Le poids du quotidien dans la diversité des
situations Féminines
Les discours et les images ont
imposé La Femme sur piédestal, la Madone, la Muse, l’Allégorie… Mais la
diversité des situations réelles est considérable, marquée par la diversité
sociale. Le piédestal et le singulier sont trompeurs.
- Bourgeoises
Au temps de la bourgeoisie
conquérante, le mode de vie de la bourgeoise est triomphant et s’impose comme
modèle à approcher, diffusé par nombre de manuels, très subdivisé par de
subtiles hiérarchies, très contrôlé par le confesseur et le corset :
« L’invalidation sociale se manifeste d’abord par une invalidation
physique ». Jamais oisive, levée tôt, elle est la maîtresse d’une
maison qui doit être un havre de repos pour le guerrier du capitalisme ou de la
vie politique, le nid où grandissent les enfants nourris de saines valeurs, le
lieu de représentation de la réussite de la famille, agrémenté de miettes
d’arts consensuels. Elle assure la gestion et le contrôle de tout :
propreté de la maison, propreté du linge, courses, qualité des repas, tenue des
comptes et surveillance des dépenses, tenue et éducation des enfants (sa tâche
principale). Le nombre des domestiques indique le statut social.

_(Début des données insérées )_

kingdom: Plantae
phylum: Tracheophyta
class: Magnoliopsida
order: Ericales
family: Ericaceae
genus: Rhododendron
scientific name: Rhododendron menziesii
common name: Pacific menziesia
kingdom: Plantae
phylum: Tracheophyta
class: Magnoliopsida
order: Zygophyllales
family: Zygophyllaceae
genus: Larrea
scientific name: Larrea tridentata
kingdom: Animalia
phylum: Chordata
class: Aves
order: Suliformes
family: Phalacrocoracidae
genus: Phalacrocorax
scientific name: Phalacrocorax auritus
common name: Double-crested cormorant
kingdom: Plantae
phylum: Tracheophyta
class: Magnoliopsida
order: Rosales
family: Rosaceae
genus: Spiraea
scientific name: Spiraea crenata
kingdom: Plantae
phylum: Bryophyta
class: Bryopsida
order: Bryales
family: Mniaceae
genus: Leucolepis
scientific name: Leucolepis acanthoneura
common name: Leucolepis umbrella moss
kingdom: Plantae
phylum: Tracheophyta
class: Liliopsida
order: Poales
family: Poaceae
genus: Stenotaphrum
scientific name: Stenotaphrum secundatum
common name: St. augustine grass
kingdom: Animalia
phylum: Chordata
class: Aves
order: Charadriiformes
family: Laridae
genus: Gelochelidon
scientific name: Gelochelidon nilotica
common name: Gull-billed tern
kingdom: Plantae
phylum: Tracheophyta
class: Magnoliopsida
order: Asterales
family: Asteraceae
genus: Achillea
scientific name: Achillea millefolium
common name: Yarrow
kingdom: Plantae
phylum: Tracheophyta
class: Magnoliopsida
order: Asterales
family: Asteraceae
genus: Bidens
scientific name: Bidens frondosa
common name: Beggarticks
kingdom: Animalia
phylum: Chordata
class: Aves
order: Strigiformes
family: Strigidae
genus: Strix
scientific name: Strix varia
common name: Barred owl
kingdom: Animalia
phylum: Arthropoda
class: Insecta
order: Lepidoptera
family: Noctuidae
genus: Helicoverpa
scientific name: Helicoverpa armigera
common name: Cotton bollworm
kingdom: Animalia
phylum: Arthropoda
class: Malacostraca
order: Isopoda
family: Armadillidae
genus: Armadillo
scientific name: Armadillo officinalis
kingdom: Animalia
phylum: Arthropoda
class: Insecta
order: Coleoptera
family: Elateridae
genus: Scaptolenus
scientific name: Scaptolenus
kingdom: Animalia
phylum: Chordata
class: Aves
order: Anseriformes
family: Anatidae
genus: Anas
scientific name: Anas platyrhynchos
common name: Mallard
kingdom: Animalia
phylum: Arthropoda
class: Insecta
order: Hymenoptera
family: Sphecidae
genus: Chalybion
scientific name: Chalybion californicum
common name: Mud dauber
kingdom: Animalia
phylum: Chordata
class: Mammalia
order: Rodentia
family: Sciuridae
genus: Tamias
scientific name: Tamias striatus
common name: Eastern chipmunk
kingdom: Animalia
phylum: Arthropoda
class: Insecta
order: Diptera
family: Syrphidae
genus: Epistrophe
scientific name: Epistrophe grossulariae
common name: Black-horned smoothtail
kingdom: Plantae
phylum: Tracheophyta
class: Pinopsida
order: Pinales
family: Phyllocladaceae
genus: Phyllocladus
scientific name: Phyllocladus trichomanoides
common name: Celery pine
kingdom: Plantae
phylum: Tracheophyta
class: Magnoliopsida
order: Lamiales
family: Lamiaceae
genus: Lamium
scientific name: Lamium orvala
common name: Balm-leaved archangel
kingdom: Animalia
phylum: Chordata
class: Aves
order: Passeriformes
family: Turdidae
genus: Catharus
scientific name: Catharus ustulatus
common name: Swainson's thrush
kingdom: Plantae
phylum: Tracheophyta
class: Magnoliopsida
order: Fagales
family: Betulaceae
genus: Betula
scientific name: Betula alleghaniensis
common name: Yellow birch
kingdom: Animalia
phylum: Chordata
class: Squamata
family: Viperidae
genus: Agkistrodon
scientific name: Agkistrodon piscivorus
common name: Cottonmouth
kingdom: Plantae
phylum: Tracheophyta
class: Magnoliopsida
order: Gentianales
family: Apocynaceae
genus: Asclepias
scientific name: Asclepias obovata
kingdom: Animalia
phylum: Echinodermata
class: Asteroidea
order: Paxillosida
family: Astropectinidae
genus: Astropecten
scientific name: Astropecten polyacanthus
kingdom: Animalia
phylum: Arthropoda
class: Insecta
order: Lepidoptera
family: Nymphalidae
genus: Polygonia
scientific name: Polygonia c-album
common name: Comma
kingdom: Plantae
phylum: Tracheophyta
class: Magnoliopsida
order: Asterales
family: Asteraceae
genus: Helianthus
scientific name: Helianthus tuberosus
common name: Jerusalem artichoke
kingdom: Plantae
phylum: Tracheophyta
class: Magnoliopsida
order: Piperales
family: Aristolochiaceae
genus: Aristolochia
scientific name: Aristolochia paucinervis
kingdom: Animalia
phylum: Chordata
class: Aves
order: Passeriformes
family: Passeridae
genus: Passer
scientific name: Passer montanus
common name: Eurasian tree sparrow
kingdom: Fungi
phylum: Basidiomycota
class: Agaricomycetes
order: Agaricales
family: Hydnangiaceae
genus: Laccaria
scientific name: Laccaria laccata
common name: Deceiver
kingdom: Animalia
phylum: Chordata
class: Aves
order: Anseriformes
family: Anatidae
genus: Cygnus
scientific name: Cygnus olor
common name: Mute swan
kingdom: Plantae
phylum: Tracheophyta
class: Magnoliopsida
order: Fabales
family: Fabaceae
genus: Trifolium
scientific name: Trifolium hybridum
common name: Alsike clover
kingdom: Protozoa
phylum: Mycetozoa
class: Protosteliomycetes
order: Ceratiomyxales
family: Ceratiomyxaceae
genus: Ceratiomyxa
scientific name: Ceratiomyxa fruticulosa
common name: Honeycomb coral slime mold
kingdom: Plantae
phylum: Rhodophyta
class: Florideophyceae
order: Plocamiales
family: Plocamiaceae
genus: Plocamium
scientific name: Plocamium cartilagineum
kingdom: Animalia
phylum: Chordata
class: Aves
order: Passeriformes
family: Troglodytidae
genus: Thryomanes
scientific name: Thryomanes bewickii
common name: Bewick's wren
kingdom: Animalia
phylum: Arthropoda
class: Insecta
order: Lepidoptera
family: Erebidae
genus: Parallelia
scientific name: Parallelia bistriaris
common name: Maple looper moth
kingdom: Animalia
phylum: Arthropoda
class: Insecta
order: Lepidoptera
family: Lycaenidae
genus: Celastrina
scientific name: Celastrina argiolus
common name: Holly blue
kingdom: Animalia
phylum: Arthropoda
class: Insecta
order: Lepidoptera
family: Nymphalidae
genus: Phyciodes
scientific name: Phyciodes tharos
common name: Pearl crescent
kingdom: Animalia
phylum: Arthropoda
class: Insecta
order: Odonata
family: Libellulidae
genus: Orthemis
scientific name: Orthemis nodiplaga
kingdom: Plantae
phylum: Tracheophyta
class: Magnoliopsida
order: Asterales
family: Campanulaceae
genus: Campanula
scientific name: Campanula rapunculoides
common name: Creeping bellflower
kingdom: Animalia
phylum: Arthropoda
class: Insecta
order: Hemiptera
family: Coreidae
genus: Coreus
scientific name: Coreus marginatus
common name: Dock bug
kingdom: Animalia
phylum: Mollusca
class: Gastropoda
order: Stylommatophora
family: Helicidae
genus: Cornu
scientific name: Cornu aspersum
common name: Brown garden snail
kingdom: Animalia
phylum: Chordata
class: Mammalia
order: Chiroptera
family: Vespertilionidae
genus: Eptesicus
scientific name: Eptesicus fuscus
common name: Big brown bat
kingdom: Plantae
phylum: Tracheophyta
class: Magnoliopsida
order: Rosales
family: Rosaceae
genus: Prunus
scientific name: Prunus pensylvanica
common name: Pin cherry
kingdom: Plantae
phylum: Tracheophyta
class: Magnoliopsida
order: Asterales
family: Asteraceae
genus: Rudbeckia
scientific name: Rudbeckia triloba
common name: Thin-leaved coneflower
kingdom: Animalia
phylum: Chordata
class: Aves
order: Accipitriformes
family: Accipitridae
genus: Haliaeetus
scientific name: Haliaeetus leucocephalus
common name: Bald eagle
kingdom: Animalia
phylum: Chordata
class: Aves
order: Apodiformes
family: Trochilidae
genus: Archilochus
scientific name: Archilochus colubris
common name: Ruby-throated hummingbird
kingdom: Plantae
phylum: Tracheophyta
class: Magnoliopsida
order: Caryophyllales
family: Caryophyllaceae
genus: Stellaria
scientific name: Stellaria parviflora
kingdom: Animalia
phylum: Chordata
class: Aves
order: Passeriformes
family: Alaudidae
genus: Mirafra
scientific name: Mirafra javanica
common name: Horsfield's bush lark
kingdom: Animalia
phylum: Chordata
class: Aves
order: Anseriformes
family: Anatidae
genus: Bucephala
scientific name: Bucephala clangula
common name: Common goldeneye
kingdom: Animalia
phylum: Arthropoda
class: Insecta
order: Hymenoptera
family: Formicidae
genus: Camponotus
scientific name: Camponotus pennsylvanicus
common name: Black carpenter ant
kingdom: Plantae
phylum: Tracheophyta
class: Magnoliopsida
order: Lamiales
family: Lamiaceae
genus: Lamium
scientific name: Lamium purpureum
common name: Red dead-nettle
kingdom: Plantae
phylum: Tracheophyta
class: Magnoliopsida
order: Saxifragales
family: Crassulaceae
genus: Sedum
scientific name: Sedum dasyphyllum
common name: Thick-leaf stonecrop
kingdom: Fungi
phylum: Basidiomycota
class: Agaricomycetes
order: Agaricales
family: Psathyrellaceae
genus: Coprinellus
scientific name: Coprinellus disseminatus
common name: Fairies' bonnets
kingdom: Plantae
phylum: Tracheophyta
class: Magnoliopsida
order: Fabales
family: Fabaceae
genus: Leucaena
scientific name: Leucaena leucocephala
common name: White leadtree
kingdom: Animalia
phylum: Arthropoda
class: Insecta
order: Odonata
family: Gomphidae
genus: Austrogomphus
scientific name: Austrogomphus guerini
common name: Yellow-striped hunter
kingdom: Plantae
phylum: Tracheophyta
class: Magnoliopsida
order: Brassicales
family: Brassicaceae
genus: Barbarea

La richesse et la qualité des
toilettes sont une autre marque de ce statut, et permettent aussi d’afficher la
réussite du mari. Les éducateurs religieux ne manquent pas d’être préoccupés
par la frivolité ainsi développée chez les jeunes filles. Les bourgeoises
entretiennent par leurs visites (codifiées), leurs réceptions, leurs
apparitions mondaines aux spectacles, un réseau de sociabilité qui doit étayer
la réputation et l’activité de leurs maris : la sphère privée n’est donc
pas si hermétique que la théorie ne l’affirme. L’inscription dans la cité se fait
également par des activités charitables et philanthropiques, qui peuvent leur
donner quelques connaissances de la société. Il y a un espace public des femmes
aisées : l’église, le salon de thé, les commerces (puis les grands
magasins), les bonnes œuvres…
Sur l’ensemble de la population
française, ce mode de vie concerne, bien sûr, un pourcentage de femmes très
limité. Les autres continuent à apporter, comme elles l’ont toujours fait, une
lourde contribution à la production et au fonctionnement de la société.
- Paysannes
Elles ont été et sont toujours
paysannes, de beaucoup les plus nombreuses de la population active. Celles-ci
assurent, au cours d’une très longue journée de travail, très étroitement liés,
les tâches de femme au foyer (souvent nourrices de surcroit) et des travaux
spécifiques à l’exploitation agricole. Le couple est indispensable au bon
fonctionnement de la ferme. Mais les travaux féminins pour être nécessaires et
rudes ne sont pas valorisés pour autant.
Elles sont encore, comme avant,
et même plus nombreuses du fait de l’urbanisation, couturières, blanchisseuses,
commerçantes, domestiques… De plus, désormais, l’industrialisation puise dans
le réservoir de main d’oeuvre constitué par les campagnes surchargées. C’est
alors que, parallèlement, le «problème du travail des femmes» fait couler
beaucoup d’encre.
- Ouvrières…
Les mines embauchent des femmes,
malgré leur faiblesse «naturelle» proclamée ; à partir de 1860, elles ne
travaillent cependant qu’en surface. Le textile fait beaucoup appel à la main
d’œuvre féminine, souvent jeune et célibataire, pour des salaires dérisoires,
dans de très mauvaises conditions d’hygiène et d’horaires. Les employeurs
comptent sur les qualités «naturelles», adresse et endurance, (qualifications
acquises de fait). La nouvelle industrie sexue les matières et les techniques,
dans le prolongement des tâches traditionnelles.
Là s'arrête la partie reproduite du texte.